Wendy Wood, Provost Professor of Psychology and Business and vice dean for social sciences, noted that Stone’s addition to the faculty is part of USC Dornsife’s goal of innovative hires in social research methods.
“His work will be important to other social science researchers on campus, and we should look forward to exciting collaborations across fields in the use of ecological momentary assessments,” Wood said. “Immediate reports of experiences provide a unique insight into many aspects of life. For example, these reports could be combined with other types of data, such as [global positioning system] GPS, to understand basic questions about city residents’ experience of mobility, or lack thereof, in traffic congestion.”
Stone brings with him more than three decades of experience in behavioral science and psychology. Prior to joining USC Dornsife, he was member of the faculty at Stony Brook University’s School of Medicine for 35 years. He currently holds the title of Emeritus Distinguished Professor of Psychiatry and Psychology at Stony Brook, where he was director of the Applied Behavioral Medicine Research Institute and vice chair of the Department of Psychiatry for many years.
Stone is a visiting scholar at the Woodrow Wilson School of Public and International Relations and a senior scientist with the Gallup Organization, an international research consulting company. He is also an elected fellow of the Academy of Behavioral Medicine Research, and has served as editor-in-chief of Health Psychology and Annals of Behavioral Medicine. He has edited The Science of the Self-Report (Psychology Press, 1999) and The Science of Real-Time Data Capture (Oxford University Press, 2007).
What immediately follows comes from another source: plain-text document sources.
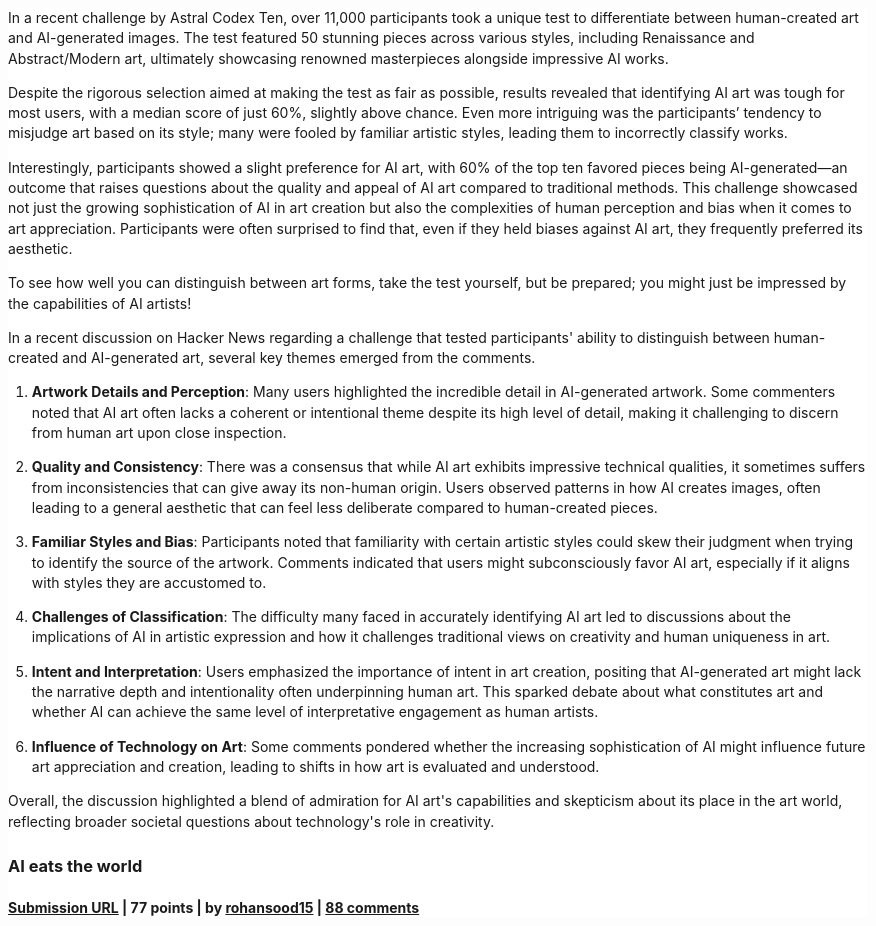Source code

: In a recent challenge by Astral Codex Ten, over 11,000 participants took a unique test to differentiate between human-created art and AI-generated images. The test featured 50 stunning pieces across various styles, including Renaissance and Abstract/Modern art, ultimately showcasing renowned masterpieces alongside impressive AI works. 

Despite the rigorous selection aimed at making the test as fair as possible, results revealed that identifying AI art was tough for most users, with a median score of just 60%, slightly above chance. Even more intriguing was the participants’ tendency to misjudge art based on its style; many were fooled by familiar artistic styles, leading them to incorrectly classify works.

Interestingly, participants showed a slight preference for AI art, with 60% of the top ten favored pieces being AI-generated—an outcome that raises questions about the quality and appeal of AI art compared to traditional methods. This challenge showcased not just the growing sophistication of AI in art creation but also the complexities of human perception and bias when it comes to art appreciation. Participants were often surprised to find that, even if they held biases against AI art, they frequently preferred its aesthetic. 

To see how well you can distinguish between art forms, take the test yourself, but be prepared; you might just be impressed by the capabilities of AI artists!

In a recent discussion on Hacker News regarding a challenge that tested participants' ability to distinguish between human-created and AI-generated art, several key themes emerged from the comments.

1. **Artwork Details and Perception**: Many users highlighted the incredible detail in AI-generated artwork. Some commenters noted that AI art often lacks a coherent or intentional theme despite its high level of detail, making it challenging to discern from human art upon close inspection.

2. **Quality and Consistency**: There was a consensus that while AI art exhibits impressive technical qualities, it sometimes suffers from inconsistencies that can give away its non-human origin. Users observed patterns in how AI creates images, often leading to a general aesthetic that can feel less deliberate compared to human-created pieces.

3. **Familiar Styles and Bias**: Participants noted that familiarity with certain artistic styles could skew their judgment when trying to identify the source of the artwork. Comments indicated that users might subconsciously favor AI art, especially if it aligns with styles they are accustomed to.

4. **Challenges of Classification**: The difficulty many faced in accurately identifying AI art led to discussions about the implications of AI in artistic expression and how it challenges traditional views on creativity and human uniqueness in art.

5. **Intent and Interpretation**: Users emphasized the importance of intent in art creation, positing that AI-generated art might lack the narrative depth and intentionality often underpinning human art. This sparked debate about what constitutes art and whether AI can achieve the same level of interpretative engagement as human artists.

6. **Influence of Technology on Art**: Some comments pondered whether the increasing sophistication of AI might influence future art appreciation and creation, leading to shifts in how art is evaluated and understood.

Overall, the discussion highlighted a blend of admiration for AI art's capabilities and skepticism about its place in the art world, reflecting broader societal questions about technology's role in creativity.

### AI eats the world

#### [Submission URL](https://www.ben-evans.com/presentations) | 77 points | by [rohansood15](https://news.ycombinator.com/user?id=rohansood15) | [88 comments](https://news.ycombinator.com/item?id=42211616)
Stone said he looks forward to building on USC Dornsife’s vitality in the social sciences and establishing research collaborations with scientists at the university.
Stone and the researchers at CSS will collaborate with Norbert Schwarz, Provost Professor of Psychology and Marketing, in a new National Institute of Aging study on how people assess their health and quality of life as they age. They will also work with Donna Spruijt-Metz, director of CESR’s Mobile and Connected Health Program, on a health initiative, which among other projects makes use of mobile sensors to help minority youth overcome obesity by tracking their physical activity. Stone has also begun to seek out research partnerships with the Keck School of Medicine of USC, the USC School of Social Work and the USC Institute for Health Promotion and Disease Prevention Research.
“There’s a very strong and growing presence in the behavioral sciences at USC,” Stone said. “There’s also a tremendously exciting collaborative spirit. We’re thrilled to be part of new projects and to contribute our expertise in self-report science to enhance research going on in CESR, in the USC Dornsife Department of Psychology and in the other schools at USC.”